Fundamentals (2): We reduced the fundamentals score from 3 to 2.  The default rate remains below average but has been ticking up modestly.  Leverage ratios are about flat, but earnings appear to be weakening slightly.  The broadening trade dispute has the potential to impede economic growth and affect revenue and earnings growth further. 

Technicals (3): We reduced the technicals score from 4 to 3.  Net flows into the asset class remain decent.  There is strong call and tender activity in the market, but the liquidity picture is mixed.  The new issue market is about average compared with the last decade. 

Valuation (3): No change.  Positive excess spreads (due to low defaults) offsets low yields.  Spreads are about average, though wide dispersion allows for opportunities for active credit pickers. 

Mutual fund investing involves risk. Principal loss is possible.  Investments in debt securities typically decrease in value when interest rates rise. This risk is usually greater for longer-term debt securities. Investment by the Fund in lower-rated and non-rated securities presents a greater risk of loss to principal and interest than higher-rated securities. The Fund may invest in derivative securities, which derive their performance from the performance of an underlying asset, index, interest rate or currency exchange rate. Derivatives can be volatile and involve various types and degrees of risks. Depending on the characteristics of the particular derivative, it could become illiquid. Investment in Asset Backed and Mortgage Backed Securities include additional risks that investors should be aware of such as credit risk, prepayment risk, possible illiquidity and default, as well as increased susceptibility to adverse economic developments. The Fund may invest in foreign as well as emerging markets which involve greater volatility and political, economic and currency risks and differences in accounting methods.

Fund holdings and/or sector allocations are subject to change and are not buy/sell recommendations. Current and future portfolio holdings are subject to risk. Portfolio managers’ opinions and data included in this commentary are as of 9/30/19 and are subject to change without notice.  Any forecasts made cannot be guaranteed.  Information obtained from independent sources is considered reliable, but H&W cannot guarantee its accuracy or completeness. Portfolio’s absolute performance may reflect different results.
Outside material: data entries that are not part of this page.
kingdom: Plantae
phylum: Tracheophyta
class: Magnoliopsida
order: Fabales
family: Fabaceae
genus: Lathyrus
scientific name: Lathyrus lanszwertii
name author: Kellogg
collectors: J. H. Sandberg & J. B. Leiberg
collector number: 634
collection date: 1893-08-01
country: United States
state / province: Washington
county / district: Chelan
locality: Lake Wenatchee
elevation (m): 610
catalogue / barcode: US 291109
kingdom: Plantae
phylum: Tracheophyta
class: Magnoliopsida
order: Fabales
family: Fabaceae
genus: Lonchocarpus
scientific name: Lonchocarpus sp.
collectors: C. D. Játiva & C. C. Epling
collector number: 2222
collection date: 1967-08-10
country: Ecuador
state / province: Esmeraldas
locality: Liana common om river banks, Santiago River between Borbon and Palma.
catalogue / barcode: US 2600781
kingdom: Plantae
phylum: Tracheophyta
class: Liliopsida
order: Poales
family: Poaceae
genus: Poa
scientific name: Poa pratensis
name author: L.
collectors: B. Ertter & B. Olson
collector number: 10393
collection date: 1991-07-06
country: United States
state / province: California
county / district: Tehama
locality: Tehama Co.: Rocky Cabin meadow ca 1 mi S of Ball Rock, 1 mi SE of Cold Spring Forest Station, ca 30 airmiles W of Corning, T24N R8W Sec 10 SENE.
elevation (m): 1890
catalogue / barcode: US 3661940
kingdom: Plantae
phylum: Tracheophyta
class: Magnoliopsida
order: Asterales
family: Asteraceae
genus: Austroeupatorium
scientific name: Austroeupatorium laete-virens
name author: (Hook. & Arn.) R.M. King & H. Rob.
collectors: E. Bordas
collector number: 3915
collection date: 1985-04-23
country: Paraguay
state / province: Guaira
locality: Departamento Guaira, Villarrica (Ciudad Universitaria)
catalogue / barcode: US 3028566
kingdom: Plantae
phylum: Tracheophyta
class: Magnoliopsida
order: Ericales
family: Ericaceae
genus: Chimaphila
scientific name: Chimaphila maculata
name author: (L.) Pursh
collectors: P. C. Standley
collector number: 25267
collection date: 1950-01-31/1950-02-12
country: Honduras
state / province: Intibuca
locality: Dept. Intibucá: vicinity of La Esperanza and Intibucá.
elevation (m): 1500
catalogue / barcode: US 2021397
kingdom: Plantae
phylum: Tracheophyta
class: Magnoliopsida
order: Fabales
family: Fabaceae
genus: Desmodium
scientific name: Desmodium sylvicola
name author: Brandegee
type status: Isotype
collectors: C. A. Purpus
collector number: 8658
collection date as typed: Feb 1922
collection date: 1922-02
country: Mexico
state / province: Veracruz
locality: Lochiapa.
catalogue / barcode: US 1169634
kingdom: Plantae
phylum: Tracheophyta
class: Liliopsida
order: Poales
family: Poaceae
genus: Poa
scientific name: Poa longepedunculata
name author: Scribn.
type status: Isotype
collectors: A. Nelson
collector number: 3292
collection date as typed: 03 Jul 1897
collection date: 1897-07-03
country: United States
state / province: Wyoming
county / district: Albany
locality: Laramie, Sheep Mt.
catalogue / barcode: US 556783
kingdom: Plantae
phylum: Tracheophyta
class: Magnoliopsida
The Fund may not continue to hold the securities mentioned and the Advisor has no obligation to disclose purchases or sales of these securities. Attribution is an analysis of the portfolio's return relative to a selected benchmark, is calculated using trade information and does not reflect the payment of transaction costs, fees and expenses of the Fund. 

Credit Quality weights by rating were derived from the highest bond rating as determined by S&P, Moody's or Fitch. Bond ratings are grades given to bonds that indicate their credit quality as determined by private independent rating services such as Standard & Poor's, Moody's and Fitch. These firms evaluate a bond issuer's financial strength, or its ability to pay a bond's principal and interest in a timely fashion. Ratings are expressed as letters ranging from 'AAA', which is the highest grade, to 'D', which is the lowest grade. In limited situations when none of the three rating agencies have issued a formal rating, the Advisor will classify the security as nonrated.

Investing in high yield securities is subject to certain risks, including market, credit, liquidity, issuer, interest-rate, inflation, and derivatives risks.  Lower-rated and non-rated securities involve greater risk than higher-rated securities.  High yield bonds and other asset classes have different risk-return profiles, which should be considered when investing.  All investments contain risk and may lose value.

The ICE BofAML index data referenced is the property of ICE Data Indices, LLC (“ICE BofAML”) and/or its licensors and has been licensed for use by Hotchkis & Wiley. ICE BofAML and its licensors accept no liability in connection with its use. See Index definitions for full disclaimer.

The average annual total returns for the ICE BofAML US High Yield Index were 1.22%, 6.30%, 6.07%, 5.36%, 7.85% and 11.07% for 3Q19, one-year, three-year, five-year, ten-year and Since 3/31/09 periods ended September 30, 2019.